Valentine Y. est romancière. Comme elle aime la Russie, elle tient absolument à écrire un roman russe. Mais elle ne veut pas écrire n’importe quel roman russe. Elle veut que le héros de ce roman soit justement l’oligarque Khodorkovski, dont le sort la dérange et qu’elle voudrait bien comprendre. Comme elle veut pouvoir écrire un véritable roman russe autour de ce personnage, elle compte bien se rendre en Sibérie pour recueillir sur place les éléments qui lui permettront de le raconter en vérité.
Tous les amis de la romancière veulent la dissuader non pas d’écrire un roman russe – ce serait plutôt tendance – mais de prendre Khodorkovski pour héros de ce roman russe, sous les prétextes les plus divers. Or, au contraire, elle considère que cet oligarque est un personnage de roman idéal. Ce multimilliardaire, roi du pétrole, « aurait pu fuir ou se compromettre face au pouvoir » mais il n’a fait ni l’un ni l’autre et croupit dans un bagne russe, qui plus est « dans le régime commun », ce qui l’épate.
Valentine Y. se rend donc en Russie. Sa première étape est Moscou, d’où elle prépare sérieusement son expédition en Sibérie. C’est l’occasion pour elle de découvrir une Russie qui n’a rien à voir avec celle qu’elle a connue plusieurs années plus tôt et qui lui avait laissé un souvenir impérissable. Des obstacles surgis du passé se dressent devant elle comme pour l’empêcher de poursuivre sa quête. Ils sont toutefois insuffisants pour la faire renoncer.

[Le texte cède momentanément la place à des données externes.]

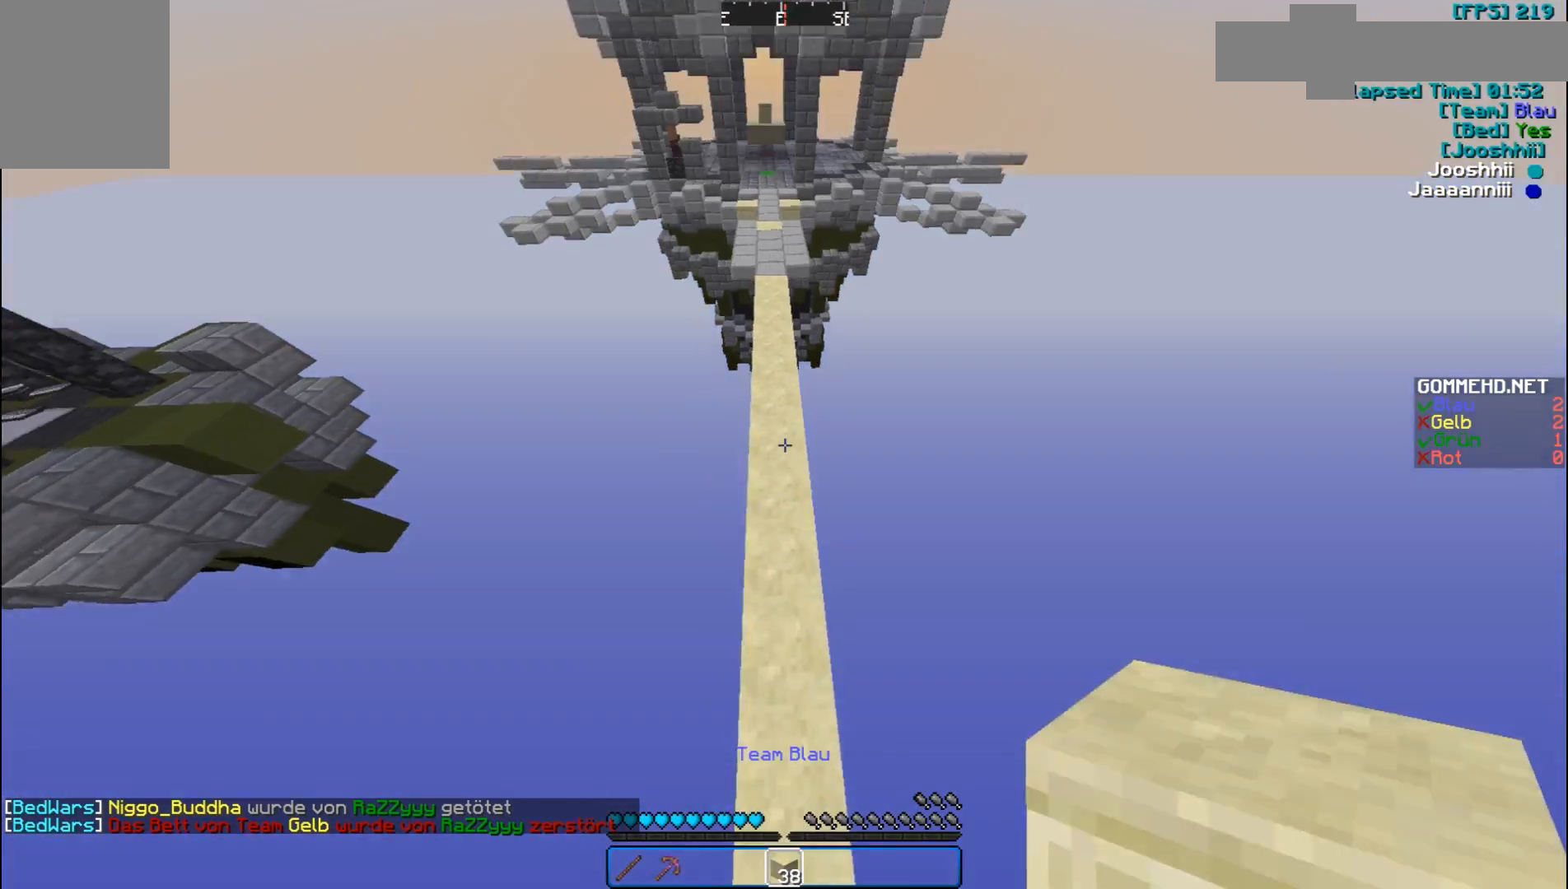
{"keys": ["w"], "mouse": [], "events": []}
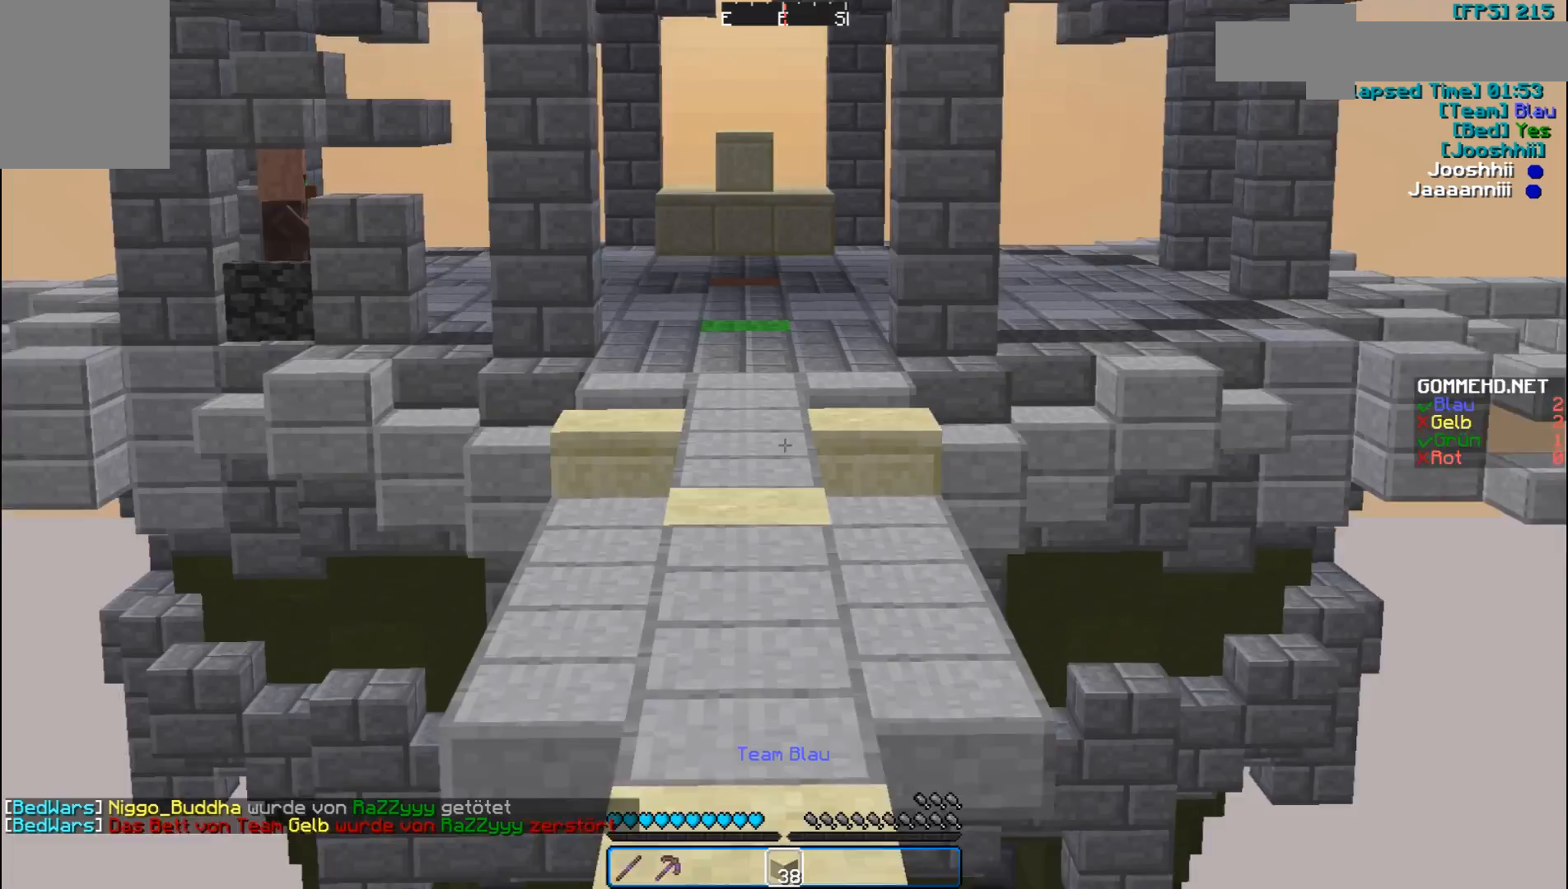
{"keys": ["w"], "mouse": [], "events": []}
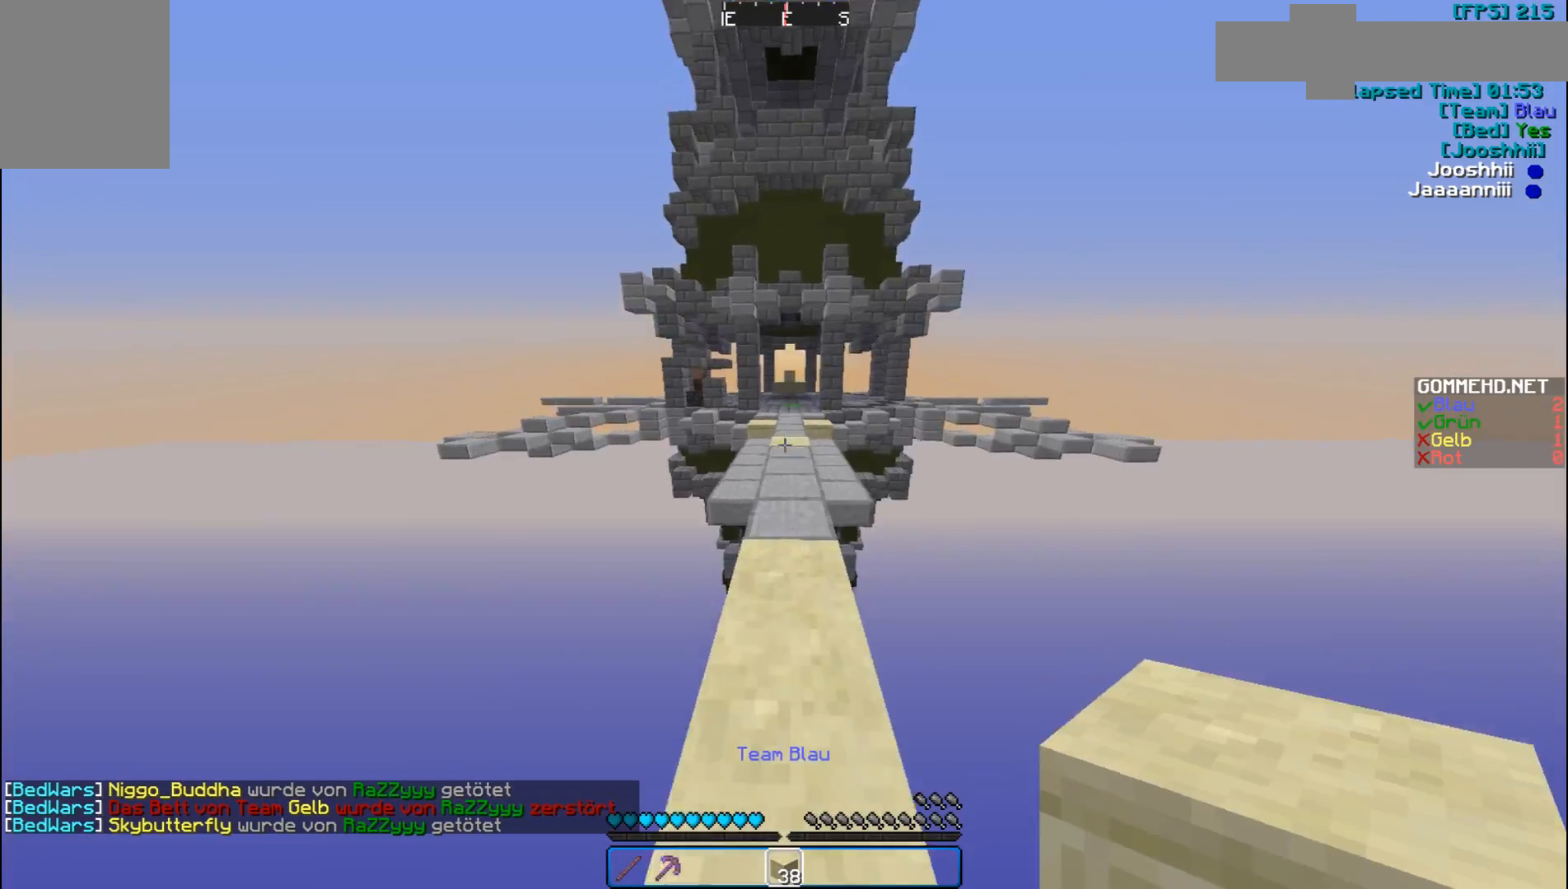
{"keys": ["w"], "mouse": [], "events": []}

Pendant de longs mois Valentine Y. tient au courant Jean, son meilleur ami et confident, de son périple sibérien. Elle lui envoie des lettres qui ne lui ressemblent pas, des extraits de son roman en cours d’élaboration. Puis, tout d’un coup, plus rien. Jean, au bout de plus de deux mois et demi sans nouvelles, parce que sa santé ne lui permet pas de rechercher lui-même Valentine disparue, charge Ioulia une amie de son amie Elena de la retrouver.

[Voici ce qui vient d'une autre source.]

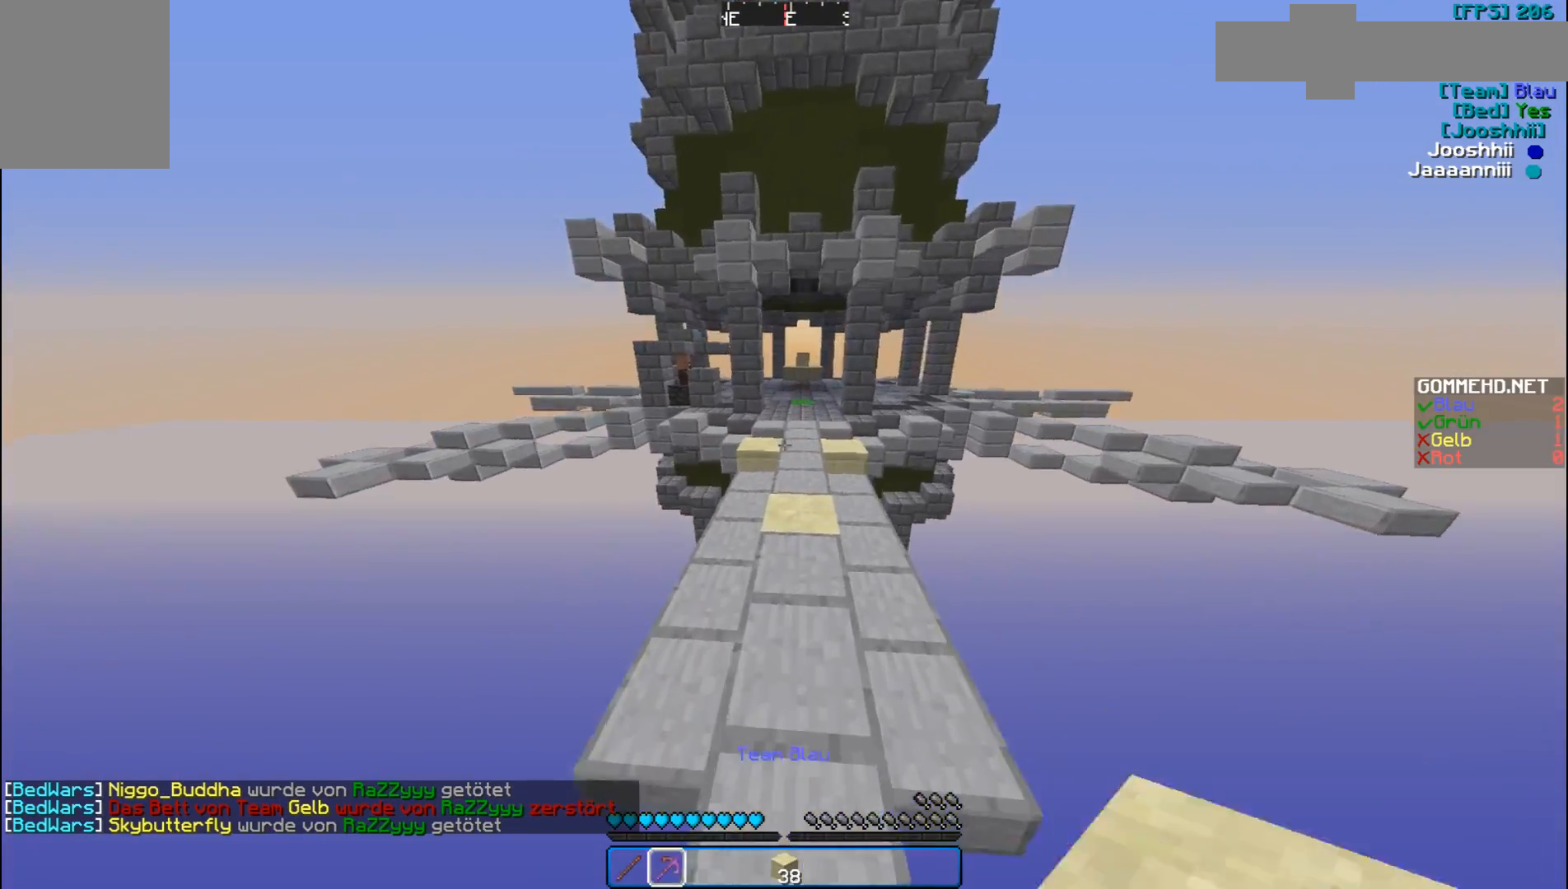
{"keys": ["w"], "mouse": [], "events": []}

Le roman de Catherine Lovey prend alors une tournure de plus en plus russe, dont cet échantillon de courriel adressé par Jean à Ioulia pourra donner quelque idée :
« Dans notre cœur, la Russie n’est pas seulement un pays, mais avant tout une partie de notre culture et, pour certains d’entre nous, la face audacieuse de nos aspirations, sans laquelle nous n’oserions jamais chatouiller les nuages, juste en dessous du paradis, ni surtout creuser la terre, à l’endroit même où elle s’ouvre sur l’enfer. »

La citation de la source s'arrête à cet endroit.